Amherst Residential, the founder of the single-family rental company Main Street Renewal, is getting into the home flipping business this week with the launch of a new company called Bungalo.
Using much of the same technology infrastructure that Amherst uses to find single-family rental properties, Bungalo will buy, renovate, and sell single-family homes to owner occupants on its online platform. But instead of selling to the highest bidder, Bungalo will sell to the first bidder who is pre-qualified for the list price of the home.
The company hopes that removing a key pain point in the real estate transaction— negotiation and bidding strategy—can attract buyers who don’t want to deal with the hassle and uncertainty of bidding wars, which are increasingly common.
“We’re prioritizing the consumer experience over trying to squeeze out every last dollar out of the transaction,” said Bungalo chief operating officer Greg Stewart.
Does that mean every house they sell will be a deal for the buyer? Not necessarily. The company uses proprietary technology and data to set a list price for each home, which includes the cost of remodeling and agent commissions. If the methodology is accurate, the list price will come close to what the house would sell for on the open market anyway.
Bungalo launched on Tuesday in Dallas and Tampa, with plans to enter more markets down the road. It currently has 150 homes in some stage of the flipping process and roughly 30 homes for sale on its platform, which holds an exclusive listing on the home for a week before it hits other listing services.

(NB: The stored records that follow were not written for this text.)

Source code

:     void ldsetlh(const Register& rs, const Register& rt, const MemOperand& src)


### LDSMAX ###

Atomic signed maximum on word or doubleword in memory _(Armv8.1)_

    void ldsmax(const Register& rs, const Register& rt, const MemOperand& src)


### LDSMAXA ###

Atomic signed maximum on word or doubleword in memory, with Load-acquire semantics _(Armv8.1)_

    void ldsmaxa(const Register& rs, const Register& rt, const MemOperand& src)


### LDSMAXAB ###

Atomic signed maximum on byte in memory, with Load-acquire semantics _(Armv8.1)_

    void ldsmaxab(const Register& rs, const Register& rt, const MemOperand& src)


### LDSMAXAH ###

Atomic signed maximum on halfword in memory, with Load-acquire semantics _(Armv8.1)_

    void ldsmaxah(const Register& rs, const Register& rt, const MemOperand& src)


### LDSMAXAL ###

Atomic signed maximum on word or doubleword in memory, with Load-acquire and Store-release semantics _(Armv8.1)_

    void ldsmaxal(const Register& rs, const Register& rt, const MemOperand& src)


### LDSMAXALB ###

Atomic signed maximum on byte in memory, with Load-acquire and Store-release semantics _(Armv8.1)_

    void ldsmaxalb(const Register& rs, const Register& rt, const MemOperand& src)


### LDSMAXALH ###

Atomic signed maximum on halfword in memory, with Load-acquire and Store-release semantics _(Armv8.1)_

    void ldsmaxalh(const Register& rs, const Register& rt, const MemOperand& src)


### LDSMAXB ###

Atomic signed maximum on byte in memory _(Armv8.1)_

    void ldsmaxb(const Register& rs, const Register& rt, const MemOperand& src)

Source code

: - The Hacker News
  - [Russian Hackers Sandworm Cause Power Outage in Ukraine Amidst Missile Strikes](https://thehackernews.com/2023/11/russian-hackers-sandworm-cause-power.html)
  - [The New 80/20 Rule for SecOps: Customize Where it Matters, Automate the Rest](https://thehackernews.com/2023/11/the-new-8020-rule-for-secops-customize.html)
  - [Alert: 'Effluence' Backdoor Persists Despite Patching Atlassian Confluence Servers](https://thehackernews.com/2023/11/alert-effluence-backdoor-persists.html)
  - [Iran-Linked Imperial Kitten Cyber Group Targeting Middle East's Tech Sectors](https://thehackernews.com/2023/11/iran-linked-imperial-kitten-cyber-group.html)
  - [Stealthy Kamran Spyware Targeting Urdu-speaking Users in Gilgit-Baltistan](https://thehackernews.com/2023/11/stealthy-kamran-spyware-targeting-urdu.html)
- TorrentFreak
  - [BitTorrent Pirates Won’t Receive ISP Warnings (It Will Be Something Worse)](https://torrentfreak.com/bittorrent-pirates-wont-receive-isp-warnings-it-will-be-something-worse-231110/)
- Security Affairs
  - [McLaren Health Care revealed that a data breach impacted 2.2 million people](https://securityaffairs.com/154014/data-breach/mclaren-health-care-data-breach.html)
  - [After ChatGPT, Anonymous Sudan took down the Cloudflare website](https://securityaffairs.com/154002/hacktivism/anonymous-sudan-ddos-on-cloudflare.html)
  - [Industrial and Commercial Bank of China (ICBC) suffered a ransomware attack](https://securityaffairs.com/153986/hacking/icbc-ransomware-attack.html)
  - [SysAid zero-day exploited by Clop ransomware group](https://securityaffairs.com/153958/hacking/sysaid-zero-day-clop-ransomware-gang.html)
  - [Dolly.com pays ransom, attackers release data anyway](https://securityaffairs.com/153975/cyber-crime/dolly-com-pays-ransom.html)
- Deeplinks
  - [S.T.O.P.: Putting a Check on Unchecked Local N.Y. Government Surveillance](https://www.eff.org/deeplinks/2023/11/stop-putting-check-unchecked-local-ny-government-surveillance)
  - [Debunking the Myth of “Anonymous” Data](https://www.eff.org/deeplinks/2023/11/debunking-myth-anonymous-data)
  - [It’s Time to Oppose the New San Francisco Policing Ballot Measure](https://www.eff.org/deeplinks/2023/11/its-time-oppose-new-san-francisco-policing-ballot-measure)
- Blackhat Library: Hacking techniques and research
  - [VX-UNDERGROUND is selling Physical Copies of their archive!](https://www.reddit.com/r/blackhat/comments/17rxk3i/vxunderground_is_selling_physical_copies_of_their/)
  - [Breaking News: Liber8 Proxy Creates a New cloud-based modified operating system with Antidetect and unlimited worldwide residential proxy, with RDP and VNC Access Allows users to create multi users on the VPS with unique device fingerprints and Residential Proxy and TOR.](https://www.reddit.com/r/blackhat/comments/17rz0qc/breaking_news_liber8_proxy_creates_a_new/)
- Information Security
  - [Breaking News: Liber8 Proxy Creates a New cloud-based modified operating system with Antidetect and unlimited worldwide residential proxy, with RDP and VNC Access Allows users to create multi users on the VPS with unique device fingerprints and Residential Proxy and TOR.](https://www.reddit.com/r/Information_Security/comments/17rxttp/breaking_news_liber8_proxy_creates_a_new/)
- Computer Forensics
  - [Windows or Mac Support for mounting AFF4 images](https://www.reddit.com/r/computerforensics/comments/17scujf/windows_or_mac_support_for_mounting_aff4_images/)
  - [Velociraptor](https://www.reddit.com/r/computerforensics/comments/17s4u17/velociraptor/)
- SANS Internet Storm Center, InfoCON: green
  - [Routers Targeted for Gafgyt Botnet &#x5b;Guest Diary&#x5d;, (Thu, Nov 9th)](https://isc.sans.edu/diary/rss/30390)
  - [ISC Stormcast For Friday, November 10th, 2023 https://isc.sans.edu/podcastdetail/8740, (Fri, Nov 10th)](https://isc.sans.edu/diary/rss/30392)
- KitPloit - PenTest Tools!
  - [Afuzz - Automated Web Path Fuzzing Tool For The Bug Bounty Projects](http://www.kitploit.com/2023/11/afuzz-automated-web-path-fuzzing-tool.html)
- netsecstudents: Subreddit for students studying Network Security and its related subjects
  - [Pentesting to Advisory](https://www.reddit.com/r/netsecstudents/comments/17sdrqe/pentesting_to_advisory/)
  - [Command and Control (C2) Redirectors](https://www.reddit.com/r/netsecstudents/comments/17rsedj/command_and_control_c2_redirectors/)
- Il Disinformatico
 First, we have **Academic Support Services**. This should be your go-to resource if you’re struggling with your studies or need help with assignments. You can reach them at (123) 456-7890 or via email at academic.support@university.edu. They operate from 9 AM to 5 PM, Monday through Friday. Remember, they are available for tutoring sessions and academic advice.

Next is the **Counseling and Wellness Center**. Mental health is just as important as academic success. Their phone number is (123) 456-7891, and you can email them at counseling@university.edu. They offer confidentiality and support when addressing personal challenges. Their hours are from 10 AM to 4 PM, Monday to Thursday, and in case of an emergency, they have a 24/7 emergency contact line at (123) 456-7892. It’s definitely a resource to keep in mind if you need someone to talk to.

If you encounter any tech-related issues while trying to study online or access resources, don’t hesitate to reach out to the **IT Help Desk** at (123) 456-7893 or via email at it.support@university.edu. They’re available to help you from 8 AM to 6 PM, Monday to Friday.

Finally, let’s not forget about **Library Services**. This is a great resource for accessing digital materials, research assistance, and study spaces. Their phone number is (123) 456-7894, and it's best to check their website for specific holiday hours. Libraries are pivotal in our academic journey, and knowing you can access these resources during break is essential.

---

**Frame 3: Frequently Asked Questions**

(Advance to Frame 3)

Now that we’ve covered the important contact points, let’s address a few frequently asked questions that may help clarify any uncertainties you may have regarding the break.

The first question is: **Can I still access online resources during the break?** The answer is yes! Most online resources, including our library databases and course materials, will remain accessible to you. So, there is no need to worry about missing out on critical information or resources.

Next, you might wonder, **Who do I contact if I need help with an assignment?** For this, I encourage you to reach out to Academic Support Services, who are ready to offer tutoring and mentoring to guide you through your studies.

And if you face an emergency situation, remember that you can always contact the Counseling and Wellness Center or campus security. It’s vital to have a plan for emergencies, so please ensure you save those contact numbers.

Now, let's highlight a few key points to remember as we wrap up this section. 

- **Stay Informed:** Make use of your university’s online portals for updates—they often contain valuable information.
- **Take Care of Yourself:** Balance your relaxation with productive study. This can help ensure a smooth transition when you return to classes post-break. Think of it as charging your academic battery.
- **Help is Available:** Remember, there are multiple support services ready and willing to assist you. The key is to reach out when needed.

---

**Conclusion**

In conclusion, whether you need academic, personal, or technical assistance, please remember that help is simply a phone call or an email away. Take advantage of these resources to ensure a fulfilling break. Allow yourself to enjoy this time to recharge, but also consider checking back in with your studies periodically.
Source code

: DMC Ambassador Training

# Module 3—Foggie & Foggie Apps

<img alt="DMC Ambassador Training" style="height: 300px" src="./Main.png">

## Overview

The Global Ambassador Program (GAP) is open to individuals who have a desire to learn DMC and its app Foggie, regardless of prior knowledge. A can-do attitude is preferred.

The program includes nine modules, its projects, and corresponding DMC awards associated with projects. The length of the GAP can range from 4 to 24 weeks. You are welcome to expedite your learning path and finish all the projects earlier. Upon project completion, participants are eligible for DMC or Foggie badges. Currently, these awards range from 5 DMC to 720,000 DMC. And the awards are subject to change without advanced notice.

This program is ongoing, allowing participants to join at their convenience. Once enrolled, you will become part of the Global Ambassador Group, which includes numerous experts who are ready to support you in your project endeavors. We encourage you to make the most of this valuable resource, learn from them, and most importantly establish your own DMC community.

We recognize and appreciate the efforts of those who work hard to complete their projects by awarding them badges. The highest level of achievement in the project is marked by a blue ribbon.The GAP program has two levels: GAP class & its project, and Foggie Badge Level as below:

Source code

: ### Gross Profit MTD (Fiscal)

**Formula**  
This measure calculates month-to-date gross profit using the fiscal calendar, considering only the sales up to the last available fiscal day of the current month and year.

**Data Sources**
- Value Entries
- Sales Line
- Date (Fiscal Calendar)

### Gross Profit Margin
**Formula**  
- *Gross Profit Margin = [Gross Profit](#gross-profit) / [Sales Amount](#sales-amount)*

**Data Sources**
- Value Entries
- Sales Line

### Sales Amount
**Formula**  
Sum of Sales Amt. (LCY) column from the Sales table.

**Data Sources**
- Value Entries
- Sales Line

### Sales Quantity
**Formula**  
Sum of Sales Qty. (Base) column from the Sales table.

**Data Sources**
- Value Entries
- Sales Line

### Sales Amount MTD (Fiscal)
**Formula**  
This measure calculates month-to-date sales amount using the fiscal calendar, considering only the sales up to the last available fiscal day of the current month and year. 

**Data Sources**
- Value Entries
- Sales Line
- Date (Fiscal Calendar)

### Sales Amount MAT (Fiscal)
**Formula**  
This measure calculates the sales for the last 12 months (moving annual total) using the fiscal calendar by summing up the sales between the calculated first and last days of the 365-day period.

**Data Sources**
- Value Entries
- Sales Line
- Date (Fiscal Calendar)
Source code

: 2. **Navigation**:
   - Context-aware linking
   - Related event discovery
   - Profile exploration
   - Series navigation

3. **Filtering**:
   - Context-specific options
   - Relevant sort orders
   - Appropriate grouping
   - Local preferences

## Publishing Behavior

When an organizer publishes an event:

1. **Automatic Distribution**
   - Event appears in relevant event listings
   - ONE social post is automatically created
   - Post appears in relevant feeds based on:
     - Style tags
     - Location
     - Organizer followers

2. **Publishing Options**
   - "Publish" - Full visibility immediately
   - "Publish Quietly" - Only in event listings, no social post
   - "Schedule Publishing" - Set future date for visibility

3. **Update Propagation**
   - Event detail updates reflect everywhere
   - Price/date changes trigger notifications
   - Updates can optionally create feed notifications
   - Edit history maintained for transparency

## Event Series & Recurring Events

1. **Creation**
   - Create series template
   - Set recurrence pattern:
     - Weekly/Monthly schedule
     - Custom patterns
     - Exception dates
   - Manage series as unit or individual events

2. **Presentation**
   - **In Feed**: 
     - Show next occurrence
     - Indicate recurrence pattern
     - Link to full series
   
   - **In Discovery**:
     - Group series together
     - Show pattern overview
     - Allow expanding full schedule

The real estate transaction is finally under going a tech disruption thanks to a bevy of startups that leverage data and technology to relieve pain points in the transaction. Pete Flint, the founder of Trulia and a partner at the private equity firm NFX recently told CNBC that the next wave of real estate innovations will be about the transaction.
Opendoor and OfferPad, so called “iBuyers,” buy houses from motivated sellers who don’t want to or can’t wait around to field the highest offer. They renovate the houses and then flip them on the open market. Knock has a similar model, but buys the customer’s new house in an all-cash transaction so they can move quickly, and then puts the old home on the open market. Ribbon turns its customers’ offer into all cash so that a prospective buyer doesn’t lose a house because they need a mortgage.
Even listings services Zillow and Redfin have launched similar programs hoping to grease the wheels of a real estate transaction that is stressful, time-consuming, and costly.
Home flipping, which traditionally has been an antiquated practice conducted by locals, has undergone dramatic changes since the housing bust in 2008. Financing for home slips has been institutionalized by Wall Street players, and with much of America’s housing stock now having aged considerably, the need for renovation is attracting more startups into the space.